If you haven't figured it out, this feature will track the websites you visit and create a list of advertising topics that will be shared with websites whenever they request it. The new feature is built right into the program tours Chrome.
Of course Google knows the new feature won't be popular. Contrary to the company's glowing front-page publication for the Chrome redesign, the announcement of the launch of the new ad platform is hidden on the page privacysandbox.com.
The post says the ad platform is in "general availability" as of today, meaning it's rolled out to most Chrome users.
Users should see a pop-up window when starting Chrome informing them very soon that the “ad privacy” feature has been released and enabled. The new pop-up will be displayed to users throughout the week.
As you can see in the pop-up, Google is calling the browser-based advertising platform "an important step on the way to a fundamentally more private web."
It all started with the announcement of "FloC", Google's tracking plan for ads through Chrome.

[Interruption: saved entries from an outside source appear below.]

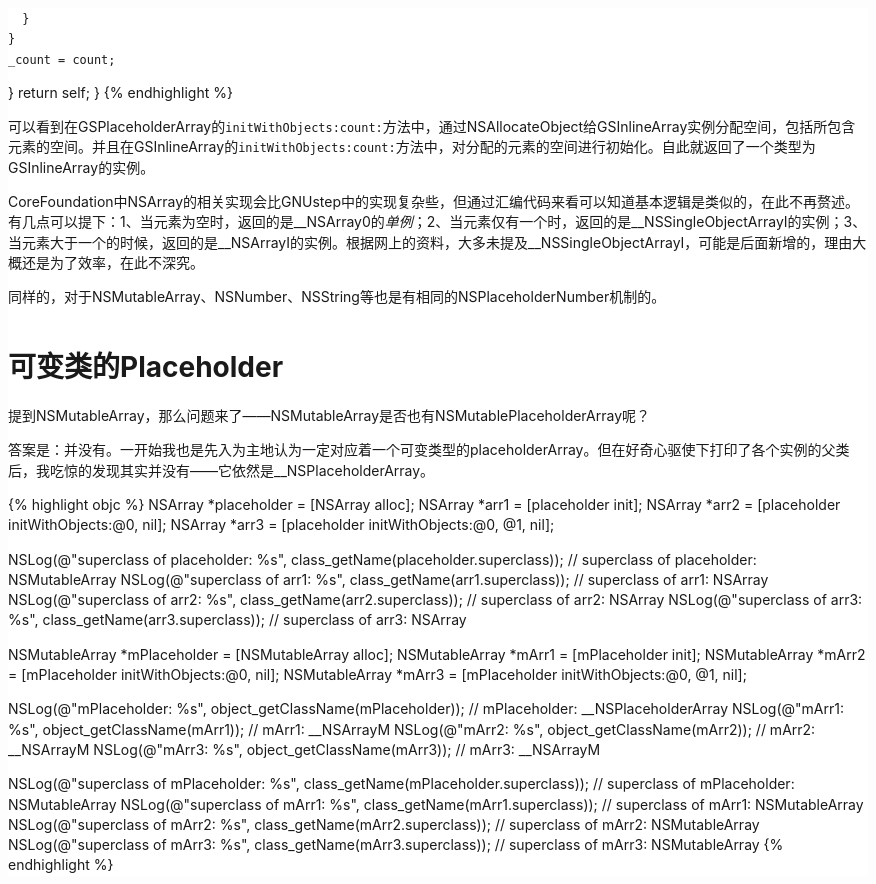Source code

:       }
    }
    _count = count;
  }
  return self;
}
{% endhighlight %}

可以看到在GSPlaceholderArray的`initWithObjects:count:`方法中，通过NSAllocateObject给GSInlineArray实例分配空间，包括所包含元素的空间。并且在GSInlineArray的`initWithObjects:count:`方法中，对分配的元素的空间进行初始化。自此就返回了一个类型为GSInlineArray的实例。

CoreFoundation中NSArray的相关实现会比GNUstep中的实现复杂些，但通过汇编代码来看可以知道基本逻辑是类似的，在此不再赘述。有几点可以提下：1、当元素为空时，返回的是__NSArray0的*单例*；2、当元素仅有一个时，返回的是__NSSingleObjectArrayI的实例；3、当元素大于一个的时候，返回的是__NSArrayI的实例。根据网上的资料，大多未提及__NSSingleObjectArrayI，可能是后面新增的，理由大概还是为了效率，在此不深究。

同样的，对于NSMutableArray、NSNumber、NSString等也是有相同的NSPlaceholderNumber机制的。

# 可变类的Placeholder

提到NSMutableArray，那么问题来了——NSMutableArray是否也有NSMutablePlaceholderArray呢？

答案是：并没有。一开始我也是先入为主地认为一定对应着一个可变类型的placeholderArray。但在好奇心驱使下打印了各个实例的父类后，我吃惊的发现其实并没有——它依然是__NSPlaceholderArray。

{% highlight objc %}
NSArray *placeholder = [NSArray alloc];
NSArray *arr1 = [placeholder init];
NSArray *arr2 = [placeholder initWithObjects:@0, nil];
NSArray *arr3 = [placeholder initWithObjects:@0, @1, nil];

NSLog(@"superclass of placeholder: %s", class_getName(placeholder.superclass)); // superclass of placeholder: NSMutableArray
NSLog(@"superclass of arr1: %s", class_getName(arr1.superclass));               // superclass of arr1: NSArray
NSLog(@"superclass of arr2: %s", class_getName(arr2.superclass));               // superclass of arr2: NSArray
NSLog(@"superclass of arr3: %s", class_getName(arr3.superclass));               // superclass of arr3: NSArray

NSMutableArray *mPlaceholder = [NSMutableArray alloc];
NSMutableArray *mArr1 = [mPlaceholder init];
NSMutableArray *mArr2 = [mPlaceholder initWithObjects:@0, nil];
NSMutableArray *mArr3 = [mPlaceholder initWithObjects:@0, @1, nil];

NSLog(@"mPlaceholder: %s", object_getClassName(mPlaceholder));    // mPlaceholder: __NSPlaceholderArray
NSLog(@"mArr1: %s", object_getClassName(mArr1));                  // mArr1: __NSArrayM
NSLog(@"mArr2: %s", object_getClassName(mArr2));                  // mArr2: __NSArrayM
NSLog(@"mArr3: %s", object_getClassName(mArr3));                  // mArr3: __NSArrayM

NSLog(@"superclass of mPlaceholder: %s", class_getName(mPlaceholder.superclass));   // superclass of mPlaceholder: NSMutableArray
NSLog(@"superclass of mArr1: %s", class_getName(mArr1.superclass));                 // superclass of mArr1: NSMutableArray
NSLog(@"superclass of mArr2: %s", class_getName(mArr2.superclass));                 // superclass of mArr2: NSMutableArray
NSLog(@"superclass of mArr3: %s", class_getName(mArr3.superclass));                 // superclass of mArr3: NSMutableArray
{% endhighlight %}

The argument is that someday (not now, but someday) Google will disable third-party tracking cookies in Chrome, and the new ad platform, which has some limitations, is better than third-party cookies. The point is that third-party cookies mainly only affect Chrome users. Apple and Firefox have blocked third-party cookies for years and won't implement Google's new advertising system—only Chromium browsers still allow them.
But what started this whole process was Apple dealing a huge blow to Google's core revenue stream when it blocked third-party cookies in Safari in 2020.
Chrome has some controls for this feature. Open Chrome Settings, then “Privacy & Security” then “Ad Privacy” (alternatively, copy and paste the internal URL into your browser “chrome://settings/adPrivacy"). From there, you can click on each of the three individual pages and disable the top checkbox, and in just six clicks, you can potentially disable the ad platform. If you leave it on for a while, you can look at the "Ad topics" page, where Google will show you what ads you'd like to see in Chrome. This list is sent to advertisers when you visit a page.
Google says it will block third-party cookies in the second half of 2024—presumably after it's satisfied that the “Privacy Sandbox” will allow it to maintain its profits. Want a user tracking and advertising platform right in your browser?
If yes then continue with Chrome or any Chromium type. Everyone else should seriously consider using Firefox.